READING PASSAGE:

----

Or, maybe the value of ##t## is not really drawn from the same distribution ##F## as are the ##X_i##. In that case, are you asking for the distribution of ##t## if it is to be less than all the ##X_i?## Well, that's easy:
$$P(t < X_1, t < X_2, \ldots t < X_n) = P(X_1 > t) P(X_2 > t) \cdots P(X_n > t)\\
\hspace{4ex} = \left( \bar{F}(t) \right)^n,$$
where ##\bar{F}(t) = 1 - F(t)## is the complementary cdf. For the normal distribution ##N(\mu,\sigma)## this would be
$$\left( 1 - \Phi \left( \frac{t-\mu}{\sigma} \right) \right)^n$$ where ##\Phi(z)## is the cdf of the standard normal random variable ##N(0,1).##

NotASmurf · Jan 26, 2019

Thanks for the reply, but they are all from the same distrubution, we know that X1, X2..Xk are bigger than t, but Xk+1,Xk+2..Xn are smaller, we know all the Xi's, but NOT t, I seek to "determine" t, ie P(t = x).
Obviously if more of than half of the Xi's are bigger than t, it is more likely t is smaller than the median etc, I seek to build a distribution out of this

Ray Vickson · Jan 26, 2019

NotASmurf said:

Thanks for the reply, but they are all from the same distrubution, we know that X1, X2..Xk are bigger than t, but Xk+1,Xk+2..Xn are smaller, we know all the Xi's, but NOT t, I seek to "determine" t, ie P(t = x).
Obviously if more of than half of the Xi's are bigger than t, it is more likely t is smaller than the median etc, I seek to build a distribution out of this

OK. You cannot hope to have the samples ##X_1, X_2, \ldots,X_n## come out in descending values: there is no reason why we cannot have ##X_1 < X_2## and ##X_2 > X_3,## for example. However the so-called order statistics ##X_{(1)}, X_{(2)}, \ldots X_{(n)}## are, by definition, the ##X_i## values re-sorted into ascending order. That is, ##X_{(1)} = ## smallest of ##S \equiv \{X_1, X_2, \ldots, X_n\},## ##X_{(2)} = ## second smallest of ##S##, all the way up to ##X_{(n)} = ## largest of ##S##. Although you want the ##X## values sorted into descending order, the standard probabilistic formulas apply to them in ascending order. For that reason, I am going to suppose that you want ##X_{(k)} < t < X_{(k+1)}##, so the first ##k## of them are less than ##t## and the remaining ##n-k## of them are ##> t##.

----

TASKS TO CARRY OUT:
1. In the thread, what are the X values called once they are re-sorted into ascending order?
2. Print the part of the thread starting with "OK. You cannot" and going on through "them are ##> t##.".

EXCERPTED DATA:
----

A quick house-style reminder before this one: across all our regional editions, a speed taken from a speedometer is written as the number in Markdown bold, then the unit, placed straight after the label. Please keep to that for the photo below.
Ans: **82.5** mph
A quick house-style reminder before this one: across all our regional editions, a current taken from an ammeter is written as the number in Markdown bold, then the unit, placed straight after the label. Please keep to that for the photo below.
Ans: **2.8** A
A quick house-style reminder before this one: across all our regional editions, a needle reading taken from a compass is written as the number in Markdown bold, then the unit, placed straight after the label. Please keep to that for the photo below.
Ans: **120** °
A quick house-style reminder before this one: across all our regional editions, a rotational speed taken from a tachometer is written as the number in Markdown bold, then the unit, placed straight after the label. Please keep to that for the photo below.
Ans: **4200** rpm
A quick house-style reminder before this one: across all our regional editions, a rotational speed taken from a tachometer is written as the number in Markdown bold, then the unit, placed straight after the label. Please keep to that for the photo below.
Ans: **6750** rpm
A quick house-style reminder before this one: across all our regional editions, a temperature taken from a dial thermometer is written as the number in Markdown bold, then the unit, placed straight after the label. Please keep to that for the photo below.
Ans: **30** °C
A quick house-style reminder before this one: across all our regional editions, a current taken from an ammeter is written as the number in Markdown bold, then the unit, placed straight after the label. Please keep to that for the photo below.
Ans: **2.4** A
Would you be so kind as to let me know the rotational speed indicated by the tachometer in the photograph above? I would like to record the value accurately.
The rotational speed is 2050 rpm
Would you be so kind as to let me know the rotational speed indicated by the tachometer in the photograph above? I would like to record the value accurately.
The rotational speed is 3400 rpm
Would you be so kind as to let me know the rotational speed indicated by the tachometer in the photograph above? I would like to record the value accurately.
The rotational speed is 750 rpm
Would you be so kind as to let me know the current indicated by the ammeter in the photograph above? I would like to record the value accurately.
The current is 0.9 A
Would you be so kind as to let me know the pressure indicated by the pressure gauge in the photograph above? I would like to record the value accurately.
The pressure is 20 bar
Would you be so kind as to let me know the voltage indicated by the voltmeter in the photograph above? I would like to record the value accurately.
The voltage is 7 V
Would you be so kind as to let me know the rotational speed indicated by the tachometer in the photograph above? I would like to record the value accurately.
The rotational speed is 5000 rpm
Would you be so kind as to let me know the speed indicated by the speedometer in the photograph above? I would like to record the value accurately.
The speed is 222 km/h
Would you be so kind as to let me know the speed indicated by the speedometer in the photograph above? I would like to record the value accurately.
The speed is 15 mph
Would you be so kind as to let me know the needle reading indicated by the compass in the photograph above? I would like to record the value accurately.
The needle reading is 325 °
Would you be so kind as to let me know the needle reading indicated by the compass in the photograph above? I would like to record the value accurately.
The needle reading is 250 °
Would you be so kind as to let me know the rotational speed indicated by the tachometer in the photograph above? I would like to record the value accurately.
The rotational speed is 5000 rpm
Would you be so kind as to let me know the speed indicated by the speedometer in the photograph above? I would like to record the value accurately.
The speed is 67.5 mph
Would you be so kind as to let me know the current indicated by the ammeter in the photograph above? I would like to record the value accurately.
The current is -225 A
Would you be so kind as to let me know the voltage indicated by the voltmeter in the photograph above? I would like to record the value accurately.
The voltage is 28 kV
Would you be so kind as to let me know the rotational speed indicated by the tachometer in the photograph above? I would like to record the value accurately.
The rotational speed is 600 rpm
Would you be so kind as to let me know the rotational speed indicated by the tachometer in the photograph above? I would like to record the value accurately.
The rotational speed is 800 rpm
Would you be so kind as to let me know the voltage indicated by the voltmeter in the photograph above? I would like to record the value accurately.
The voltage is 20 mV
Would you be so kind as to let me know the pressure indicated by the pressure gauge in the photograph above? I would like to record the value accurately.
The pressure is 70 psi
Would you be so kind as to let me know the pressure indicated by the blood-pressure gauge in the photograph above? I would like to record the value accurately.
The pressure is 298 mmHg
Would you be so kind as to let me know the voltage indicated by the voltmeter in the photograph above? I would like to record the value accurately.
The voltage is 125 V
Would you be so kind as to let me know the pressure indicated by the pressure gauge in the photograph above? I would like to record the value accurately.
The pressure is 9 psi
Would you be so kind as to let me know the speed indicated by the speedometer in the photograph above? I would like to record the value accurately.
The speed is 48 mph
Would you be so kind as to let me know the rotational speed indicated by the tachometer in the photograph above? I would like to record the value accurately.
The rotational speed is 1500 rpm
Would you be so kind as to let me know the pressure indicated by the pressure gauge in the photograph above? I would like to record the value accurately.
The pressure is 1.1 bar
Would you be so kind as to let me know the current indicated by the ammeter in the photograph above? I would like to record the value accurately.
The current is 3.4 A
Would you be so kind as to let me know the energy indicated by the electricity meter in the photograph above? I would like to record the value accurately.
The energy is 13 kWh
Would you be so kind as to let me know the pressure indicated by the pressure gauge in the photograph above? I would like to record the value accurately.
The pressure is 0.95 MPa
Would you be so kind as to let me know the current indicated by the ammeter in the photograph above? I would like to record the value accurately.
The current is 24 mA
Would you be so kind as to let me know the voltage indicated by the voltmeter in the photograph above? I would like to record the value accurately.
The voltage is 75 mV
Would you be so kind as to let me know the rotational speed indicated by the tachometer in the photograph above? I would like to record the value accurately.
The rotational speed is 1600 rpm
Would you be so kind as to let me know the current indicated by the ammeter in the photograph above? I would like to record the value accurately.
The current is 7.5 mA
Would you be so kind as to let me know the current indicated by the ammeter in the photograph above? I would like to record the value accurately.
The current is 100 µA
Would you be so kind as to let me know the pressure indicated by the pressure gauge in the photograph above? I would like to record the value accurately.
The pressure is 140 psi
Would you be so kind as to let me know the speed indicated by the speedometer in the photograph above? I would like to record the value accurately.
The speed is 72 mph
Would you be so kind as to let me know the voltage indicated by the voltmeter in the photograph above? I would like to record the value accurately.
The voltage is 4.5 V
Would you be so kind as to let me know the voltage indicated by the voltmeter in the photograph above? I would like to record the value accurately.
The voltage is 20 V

----

TASK-BY-TASK ANSWERS:
1. Order statistics.

2.
OK. You cannot hope to have the samples ##X_1, X_2, \ldots,X_n## come out in descending values: there is no reason why we cannot have ##X_1 < X_2## and ##X_2 > X_3,## for example. However the so-called order statistics ##X_{(1)}, X_{(2)}, \ldots X_{(n)}## are, by definition, the ##X_i## values re-sorted into ascending order. That is, ##X_{(1)} = ## smallest of ##S \equiv \{X_1, X_2, \ldots, X_n\},## ##X_{(2)} = ## second smallest of ##S##, all the way up to ##X_{(n)} = ## largest of ##S##. Although you want the ##X## values sorted into descending order, the standard probabilistic formulas apply to them in ascending order. For that reason, I am going to suppose that you want ##X_{(k)} < t < X_{(k+1)}##, so the first ##k## of them are less than ##t## and the remaining ##n-k## of them are ##> t##.